1. Data and Libraries

In [None]:
from pandas import read_csv
df = read_csv("/content/EUSpeech_translated.csv")

In [None]:
# @title
import re
import pandas as pd
import spacy
#import coreferee
import concurrent.futures
from tqdm import tqdm  # For progress display

2. Pre-Processing Functions

2.1 Tokenization and key sentence extraction

In [None]:
import re
import pandas as pd
import nltk

# Ensure required NLTK resources are available
try:
    nltk.data.find("tokenizers/punkt_tab/english")
except LookupError:
    nltk.download("punkt_tab")

import re
from nltk.tokenize import word_tokenize, sent_tokenize


# ----------------------------
# Function to get rokenized words and sentences
# ----------------------------
def tokenize_text(df, text_col="text.en", keywords=None):
    """
    Filters rows containing any of the specified keywords in the text,
    tokenizes the text into words, splits the text into sentences, extracts
    context sentences that contain the keywords along with their adjacent sentences,
    and extracts sentence-level records (sentence text, entities, subject, object)
    using spaCy, all within this single function.

    Parameters:
        df (pd.DataFrame): Input DataFrame with a text column.
        text_col (str): Name of the column containing text (default "text.en").
        keywords (list of str): List of keywords to filter the text. 
                                If None, defaults to:
                                ["Armenia", "Azerbaijan", "Belarus", "Georgia", "Moldova", "Ukraine"].

    Returns:
        pd.DataFrame: A copy of the DataFrame with new columns:
            - 'tokenized': List of tokens from the text.
            - 'sentences': List of sentences from the text.
            - 'context': List of context strings (each is a snippet including the matching sentence 
                         plus its preceding and following sentences, if available).
            - 'sentence_records': List of dictionaries with sentence-level data (sentence, entities, subject, object).
            - 'matched_keyword': The matched keyword(s) found in the text.
    """
    # Default keywords if not provided
    if keywords is None:
        keywords = ["Armenia", "Azerbaijan", "Belarus", "Georgia", "Moldova", "Ukraine"]
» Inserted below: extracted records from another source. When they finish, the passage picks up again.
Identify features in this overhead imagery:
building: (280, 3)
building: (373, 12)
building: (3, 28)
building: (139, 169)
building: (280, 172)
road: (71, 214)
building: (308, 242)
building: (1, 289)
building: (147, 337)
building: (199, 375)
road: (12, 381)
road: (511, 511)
    # Compile a regex pattern from the keywords for filtering text (case-insensitive)
    regex_pattern = r"\b(?:{})\b".format("|".join(map(re.escape, keywords)))
    pattern = re.compile(regex_pattern, re.IGNORECASE)
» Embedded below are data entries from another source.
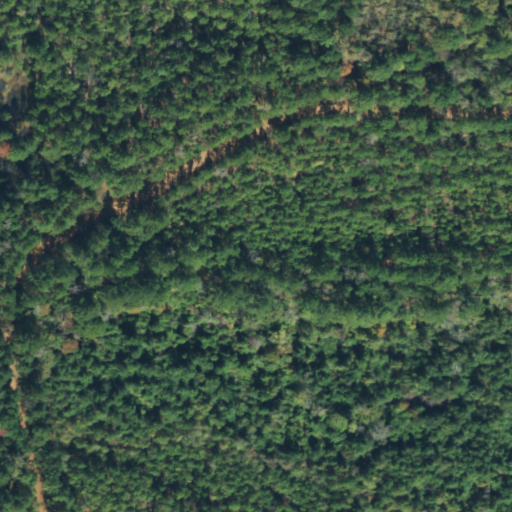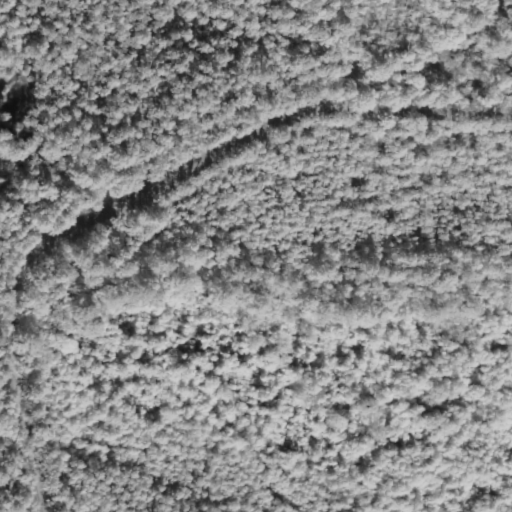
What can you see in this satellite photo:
road: (145, 194)
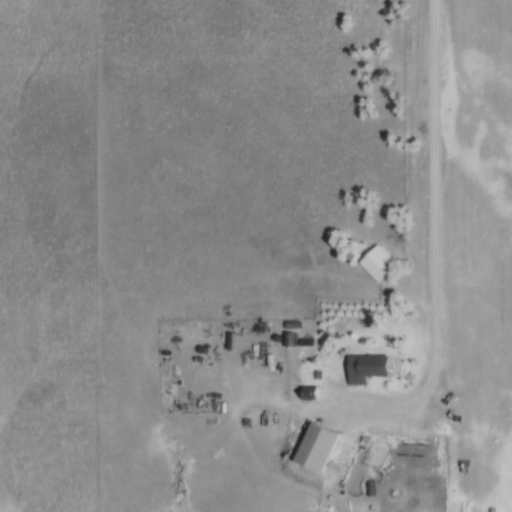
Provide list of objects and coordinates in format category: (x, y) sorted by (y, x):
road: (435, 229)
building: (377, 366)
building: (327, 435)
    # Pre-filter rows that contain any of the keywords in the text
    df_filtered = df[df[text_col].apply(lambda x: bool(pattern.search(x)) if isinstance(x, str) else False)].copy()

    # Add a new column with the matched keyword(s)
    def extract_keywords(text):
        if isinstance(text, str):
            matches = pattern.findall(text)
            return ", ".join(sorted(set(matches))) if matches else None
        return None

    df_filtered["matched_keyword"] = df_filtered[text_col].apply(extract_keywords)
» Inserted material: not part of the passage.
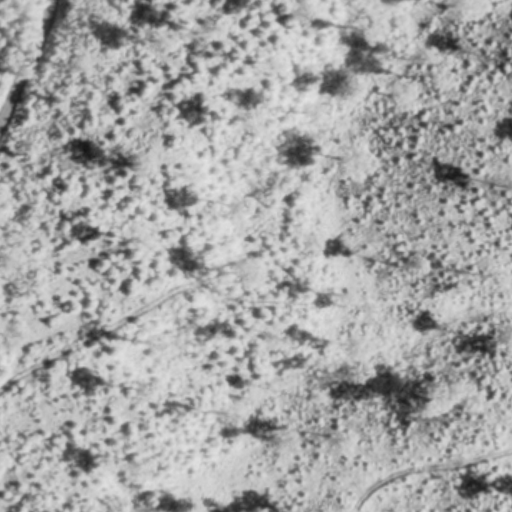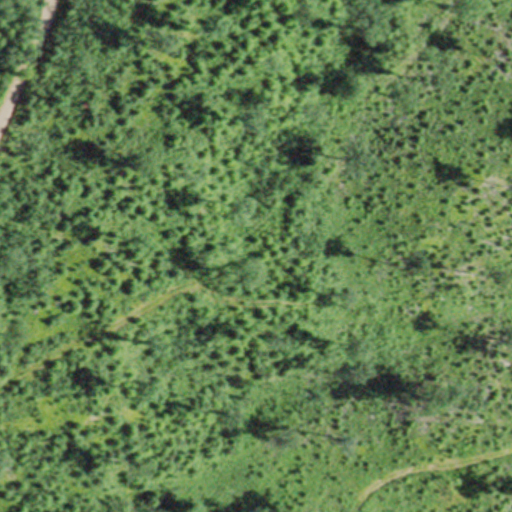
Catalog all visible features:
road: (26, 71)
    # Tokenize the text into words and store in a new column 'tokenized'
    df_filtered['tokenized'] = df_filtered[text_col].apply(lambda x: word_tokenize(x) if isinstance(x, str) else [])

    # Split the text into sentences and store in a new column 'sentences'
    df_filtered['sentences'] = df_filtered[text_col].apply(lambda x: sent_tokenize(x) if isinstance(x, str) else [])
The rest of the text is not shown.